At dawn on the 19th of March 1944 a column of Japanese troops, estimated to be at battalion strength, were spotted moving towards Fuller's position. Although Fuller had an observation team to his front it wasn’t until 09.00 that he heard from them to the effect that the enemy were heading directly for his position. By 14.00 the Japanese had surrounded his position and they attacked an hour later. The first attack was successfully repelled but further attacks followed and during the evening Colonel Hopkinson decided to despatch Richard Gillett’s A Company to strengthen Fuller’s garrison.

By first light on the 20th of March nothing more was heard from C Company and according to Japanese accounts the fighting was over by noon. By the time Gillett’s men arrived near Point 7378 the fighting was in its last stages and their efforts to reach C Company had been in vain. They returned exhausted, rejoining their battalion during the afternoon.

Due to the strength of the Japanese forces ranged against him Hopkinson decided to concentrate his resources at the village of Sangshak and by the 22nd this move had been completed. As dusk fell the first of Japanese came into view and went straight into the attack but were thrown back with heavy casualties. They attacked twice more during the night but by dawn things fell quiet again.
During the afternoon of the 23rd the RAF dropped supplies to the Sangshak garrison but most of the parachutes fell into enemy held territory. More bad news followed when scouts reported that the enemy were now behind the village and that the garrison was surrounded.

More attacks supported by artillery followed during the night but these were again driven off with enemy casualties being heavy. During the day of the 24th ammunition began to run low and the British defenders crouched in their shallow trenches, under observation from surrounding hills and under fire from two machine guns sited there. Added to this was an increasing amount of artillery fire as the enemy guns came into position causing casualties to mount among the increasingly beleaguered defenders of the village.

A dawn attack on the 25th was also forced back with heavy hand to hand fighting inflicting losses on both sides. During the afternoon of the 25th Hopkinson withdrew his men to a tighter circle in order to concentrate them for the next stage of the battle. The Japanese had seen this movement and infiltrated men into the vacated areas of the village.

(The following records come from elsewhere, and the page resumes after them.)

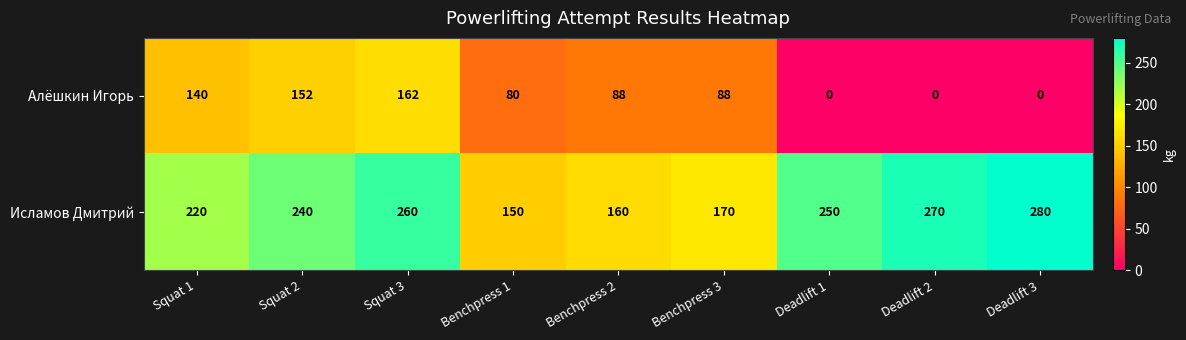

List the series in order of their overall mean, highest first.

Исламов Дмитрий, Алёшкин Игорь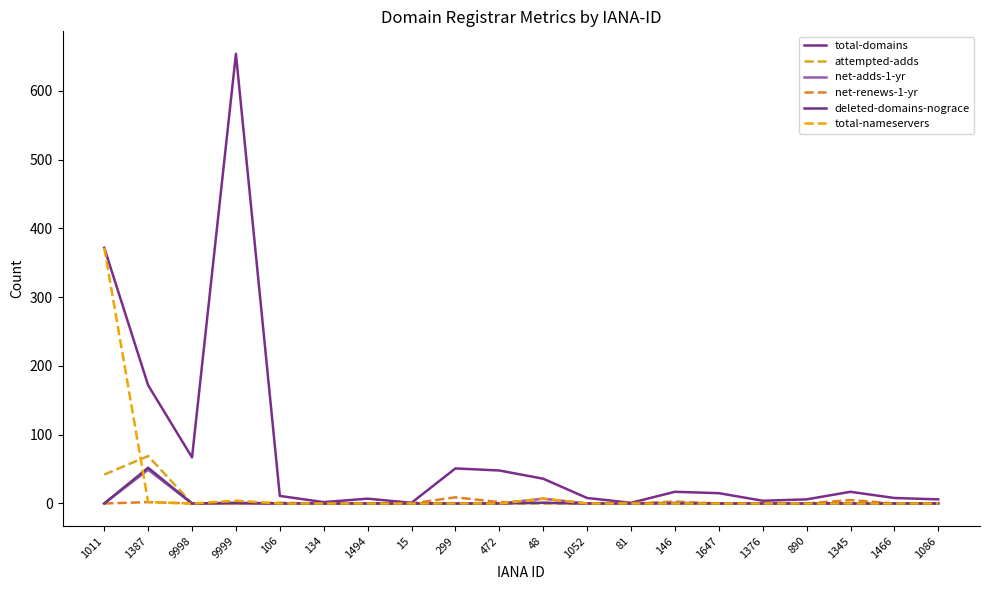

Which series has the largest total across all categories?

total-domains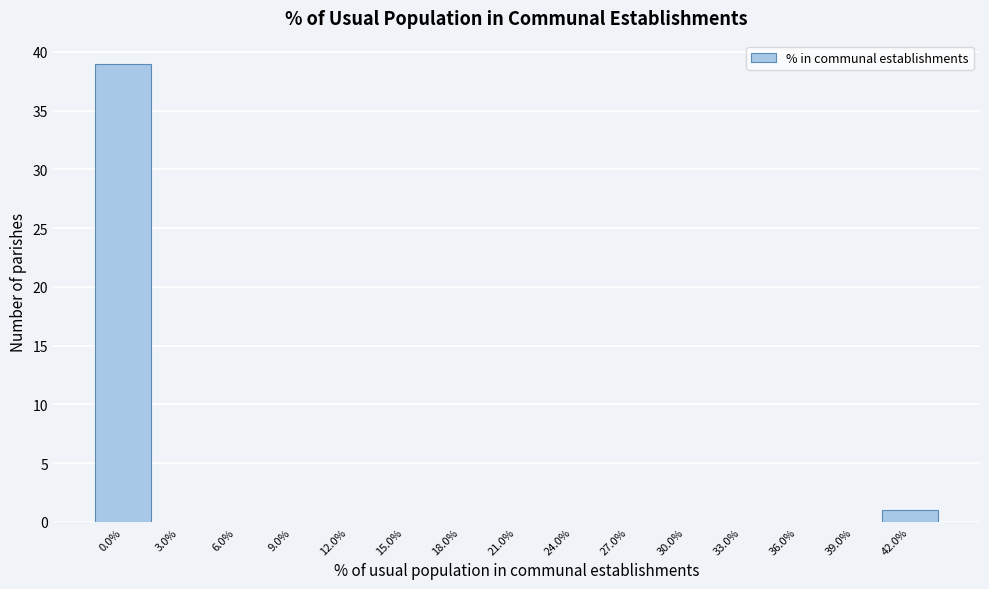

Reading left to right, transcribe all the data shown in this chart.

0.0%=39	3.0%=0	6.0%=0	9.0%=0	12.0%=0	15.0%=0	18.0%=0	21.0%=0	24.0%=0	27.0%=0	30.0%=0	33.0%=0	36.0%=0	39.0%=0	42.0%=1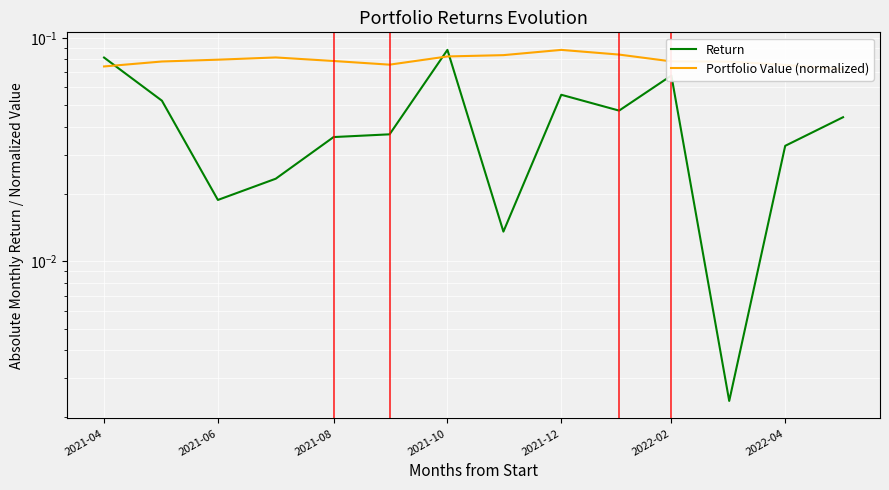

Between which two adjacent categories do Return and Portfolio Value (normalized) first intersect?

2021-04 and 2021-06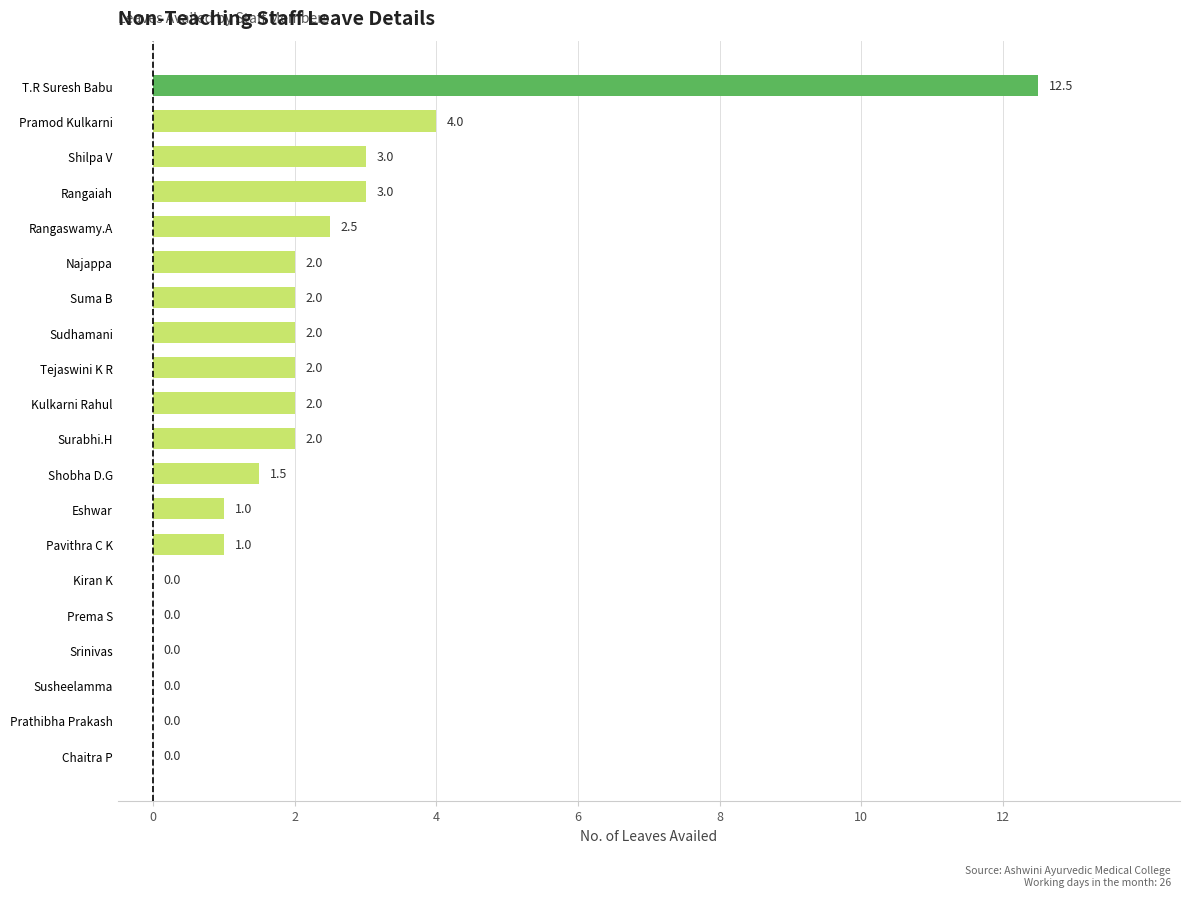

Reading bottom to top, list all the values displayed in this chart.

Chaitra P=0.0	Prathibha Prakash=0.0	Susheelamma=0.0	Srinivas=0.0	Prema S=0.0	Kiran K=0.0	Pavithra C K=1.0	Eshwar=1.0	Shobha D.G=1.5	Surabhi.H=2.0	Kulkarni Rahul=2.0	Tejaswini K R=2.0	Sudhamani=2.0	Suma B=2.0	Najappa=2.0	Rangaswamy.A=2.5	Rangaiah=3.0	Shilpa V=3.0	Pramod Kulkarni=4.0	T.R Suresh Babu=12.5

At 03.30 on the morning of the 26th they attacked again and twelve more hours of continuous fighting followed. Richard Gillett was killed in fighting near the church during the morning. Although much of the ground lost during the day was regained, the battle was effectively over. As darkness fell that evening the surviving defenders of the village abandoned the position and began to make their way through the Japanese encirclement and to the rear where they trickled in over the next few days to join the British forces further to the west at Imphal.

The 152nd Parachute Battalion had lost some eighty per cent of its strength during the battle but had been part of a defence which had cost the invading Japanese dear. The enemy had lost heavily in terms of supplies as well as in men and the Battle of Sangshak contributed greatly to the subsequent failure of the Japanese to take Kohima and Imphal.

He is commemorated on the war memorial at Lynford and on the memorial at the Royal Military College Sandhurst.